Die Druckform wird in einer Druckmaschine über dem zu bedruckenden Material (Bedruckstoff) befestigt. Nun wird Druckfarbe auf das Gewebe aufgetragen und mit einer Gummirakel durch die offenen Stellen der Schablone auf den Bedruckstoff gestrichen (gerakelt). Die Farbe wird dabei durch die Maschen des Gewebes gedruckt und auf die Bedruckstoffoberfläche aufgetragen. Nach dem Druck wird das bedruckte Material der Maschine entnommen und zum Trocknen ausgelegt.

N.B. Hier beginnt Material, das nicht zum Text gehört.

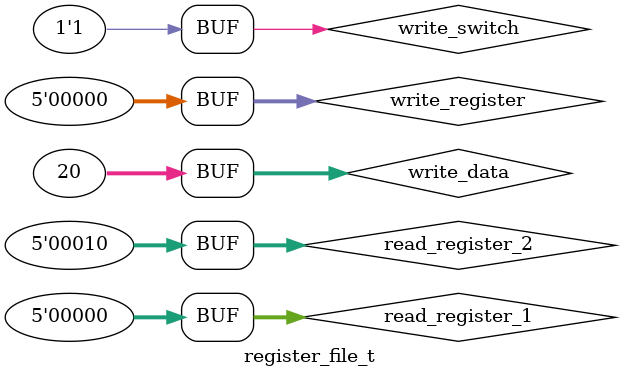
<source format=v>
`timescale 1ns/1ns
module register_file_t;
  reg [4:0]  read_register_1;
  reg [4:0]  read_register_2; 
  reg [4:0]  write_register; 
  reg        write_switch;
  reg [31:0] write_data;
  wire [31:0] data_1;
  wire [31:0] data_2;

  initial begin
	read_register_1 = 0;
	read_register_2 = 1;
	write_register = 2;
	write_switch = 0;
	#10 write_switch = 1;
	    write_data = 10;
	#10 write_switch = 0;
	    read_register_1 = 2;
	    read_register_2 = 2;
	    write_register = 0;
	    write_data = 20;
	#10 read_register_1 = 0;
	    write_switch = 1;
  end	

  register_files R1(read_register_1, read_register_2, write_register, write_switch, write_data, data_1, data_2);
  
endmodule

</source>
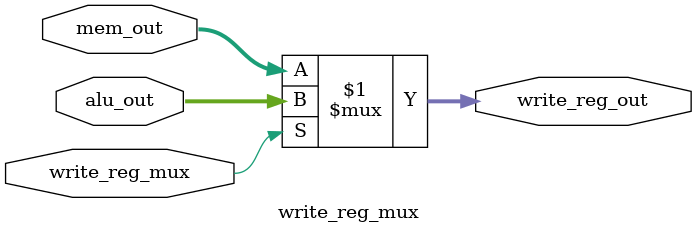
<source format=v>
module write_reg_mux (
    input [31:0] alu_out,
    input [31:0] mem_out,
    input write_reg_mux,
    output [31:0] write_reg_out
);
assign write_reg_out = write_reg_mux ? alu_out : mem_out;
    
endmodule

</source>
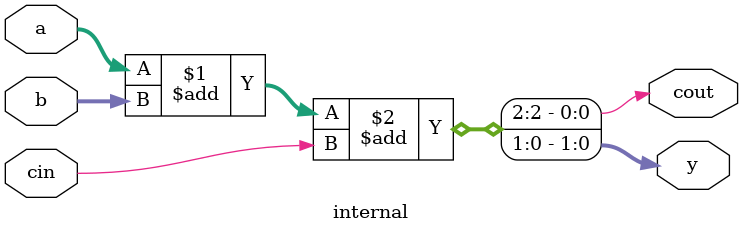
<source format=v>
module internal #(
    parameter N = 2
) (
    input wire [N-1: 0] a,
    input wire [N-1: 0] b,
    input wire cin,
    output wire [N-1: 0] y,
    output wire cout
);

assign {cout, y} = a + b + cin;

endmodule

</source>
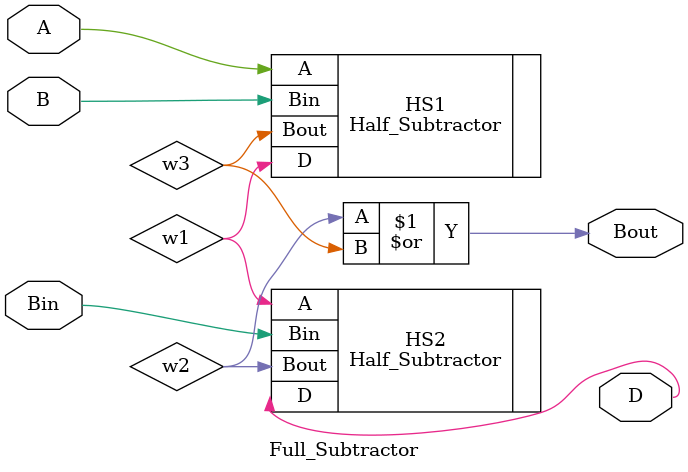
<source format=v>
`timescale 1ns / 1ps


module Full_Subtractor(output D,Bout, input A,B,Bin);
wire w1,w2,w3;

//Logic
Half_Subtractor HS1(.A(A),.Bin(B),.D(w1),.Bout(w3));
Half_Subtractor HS2(.A(w1),.Bin(Bin),.D(D),.Bout(w2));

or or1(Bout,w2,w3);

endmodule

</source>
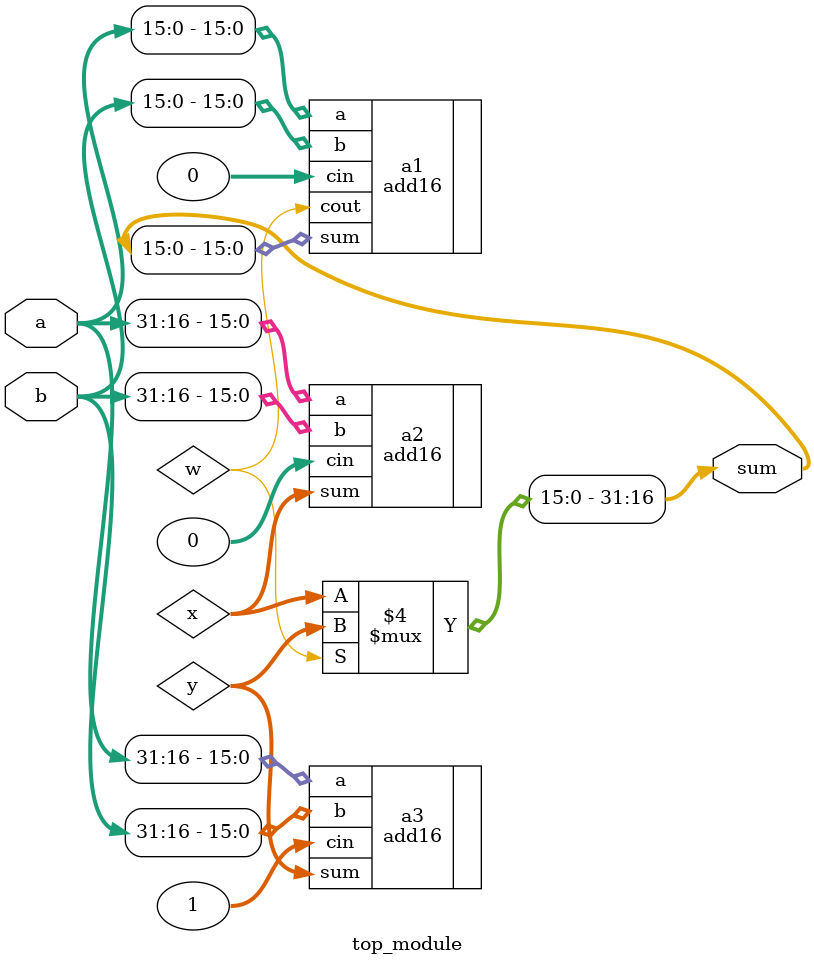
<source format=v>
module top_module(
    input [31:0] a,
    input [31:0] b,
    output [31:0] sum
);
    wire [15:0]x,y;
    wire w;
   
    add16 a1(.a(a[15:0]),.b(b[15:0]),.sum(sum[15:0]),.cin(0),.cout(w));
    add16 a2(.a(a[31:16]),.b(b[31:16]),.cin(0),.sum(x));
    add16 a3(.a(a[31:16]),.b(b[31:16]),.cin(1),.sum(y));
  
  assign sum[31:16] = w ? y : x;
endmodule
	
</source>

Wie bei den anderen Druckverfahren, ist es auch im Siebdruck möglich, Rasterbilder zu drucken. Allerdings sind beim Siebdruck einige verfahrenstypische Eigenheiten zu beachten, damit ein einwandfreies Druckergebnis erreicht werden kann. Im Siebdruck kann beispielsweise keine „standardmäßige Rasterfeinheit“ gedruckt werden, da die Wahl einer geeigneten Rasterfeinheit von mehreren Fragen abhängig ist, beispielsweise:
- Auf welches Material soll gedruckt werden (Textilien, glatte Oberflächen etc.)?
- Welche Siebfeinheit wird eingesetzt (ein Gewebe mit 60 Fäden/cm oder ein Gewebe mit 120 Fäden/cm)?
- Wie groß ist das Druckbild?
Normalerweise werden farbige Bildvorlagen in die Druckfarben Cyan, Magenta, Yellow und Schwarz zerlegt, gerastert und im Druck lasierend übereinander gedruckt (Farbseparation, Vierfarbdruck, Druckraster). Teilweise ist es im Siebdruck aber nicht nötig, eine Druckarbeit zu separieren und aufzurastern. Beispiel: Es soll einfarbig ein oranger Text gedruckt werden. Hier macht es keinen Sinn, das Orange zweifarbig durch den Übereinanderdruck eines hell gerasterten Magenta und Gelb zu bilden, da im Siebdruck das Orange problemlos als Sonderfarbe gemischt und einfarbig gedruckt werden kann.